[begin Material for the task]

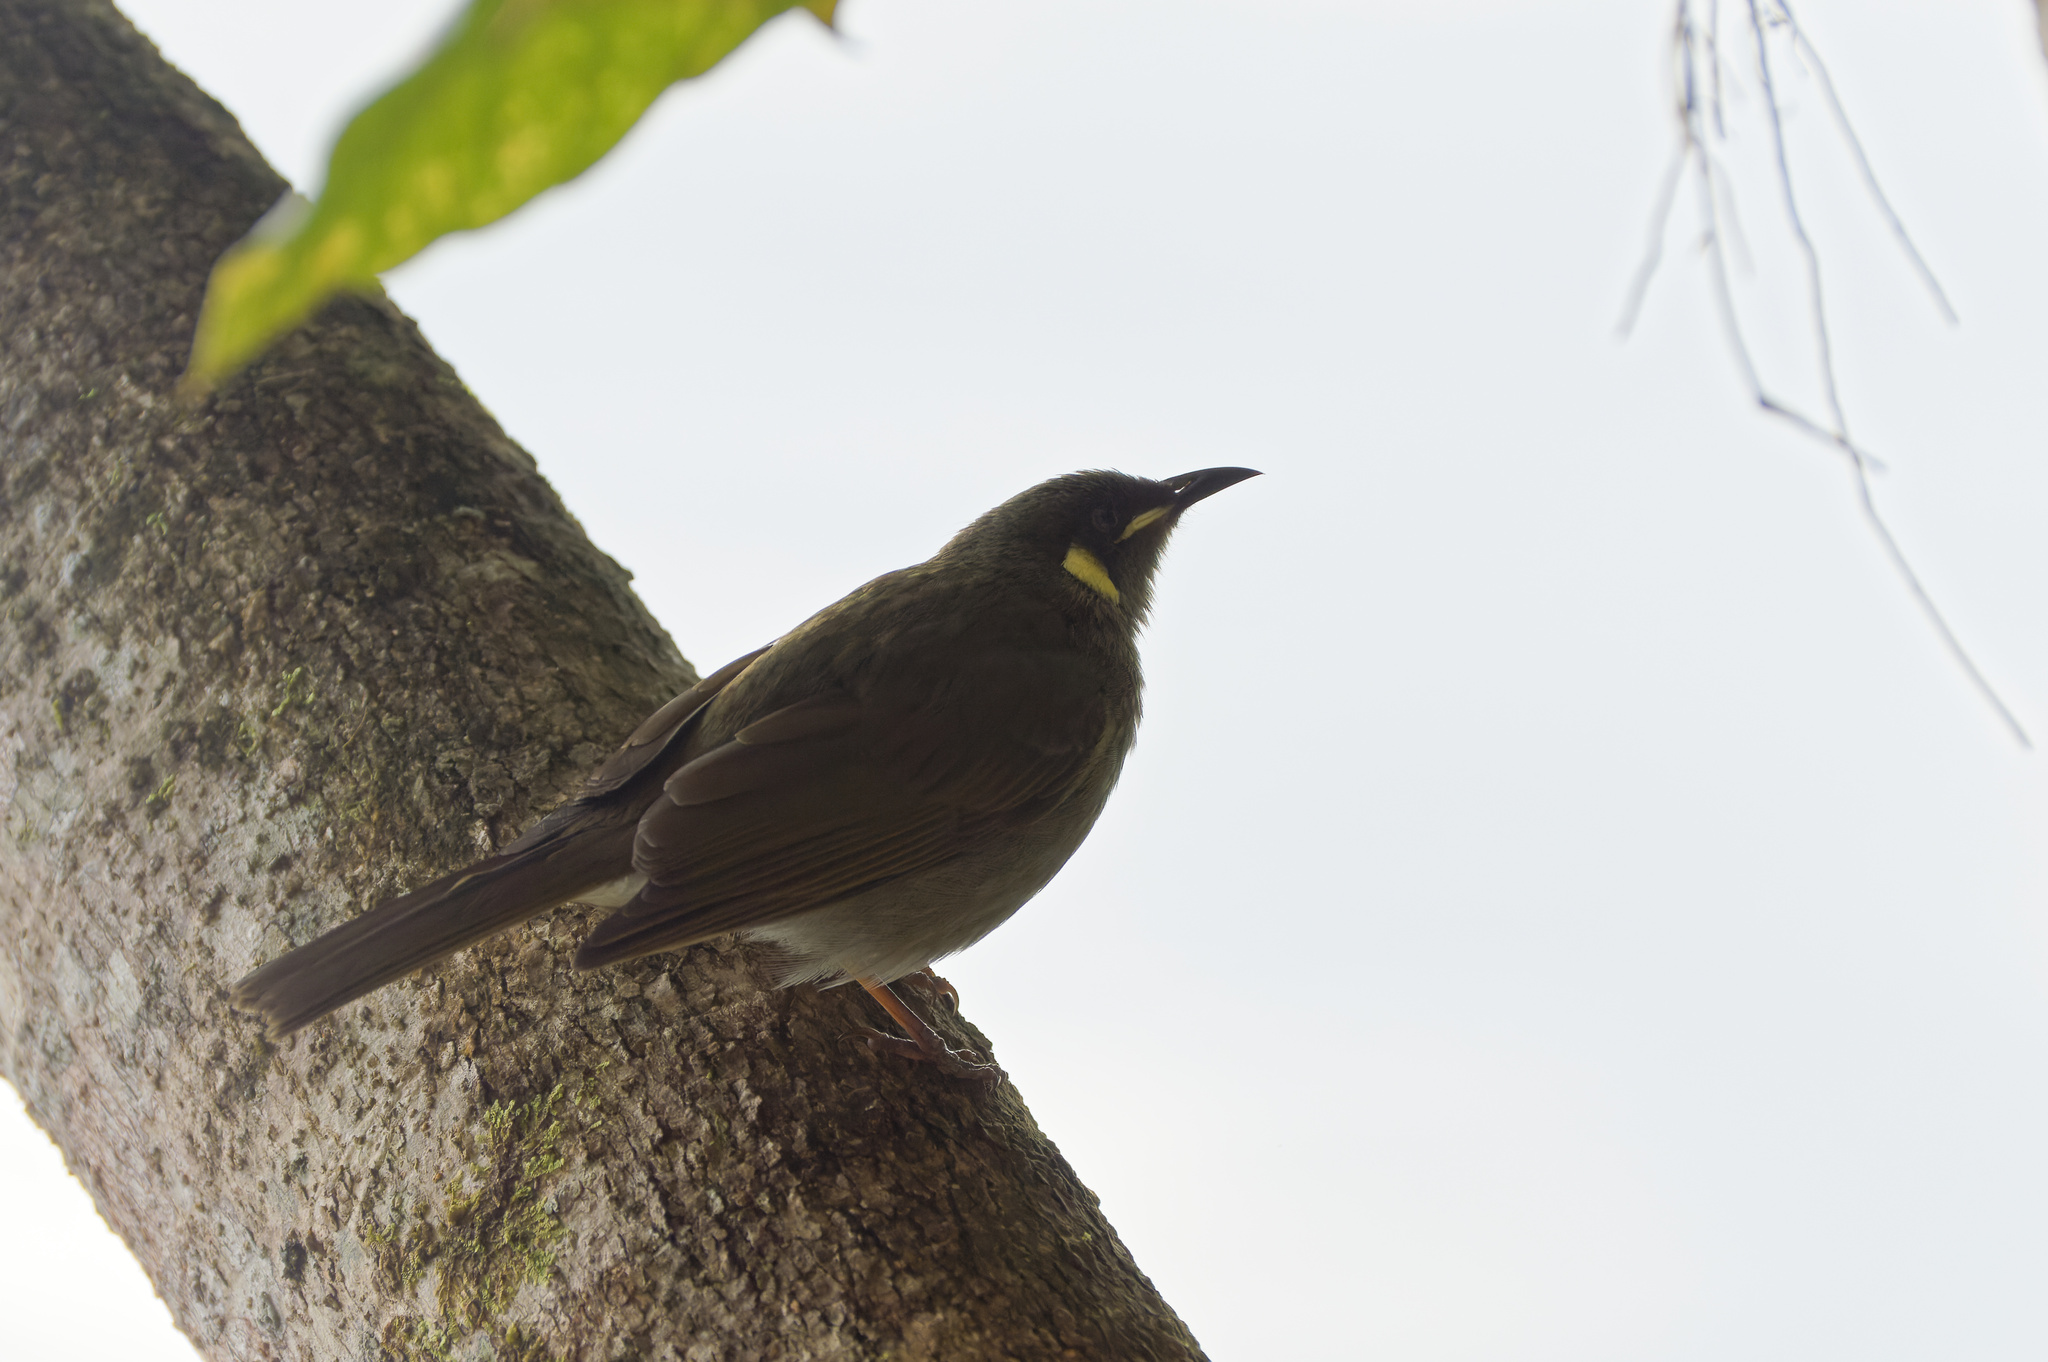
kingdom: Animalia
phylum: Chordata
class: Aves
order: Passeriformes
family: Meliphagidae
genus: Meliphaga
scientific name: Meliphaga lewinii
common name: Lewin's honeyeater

[end Material for the task]

Objective: Please rewrite the rows above without the pictures, replacing "common name" with "vernacular name" and changing nothing else.

Written solution:
kingdom: Animalia
phylum: Chordata
class: Aves
order: Passeriformes
family: Meliphagidae
genus: Meliphaga
scientific name: Meliphaga lewinii
vernacular name: Lewin's honeyeater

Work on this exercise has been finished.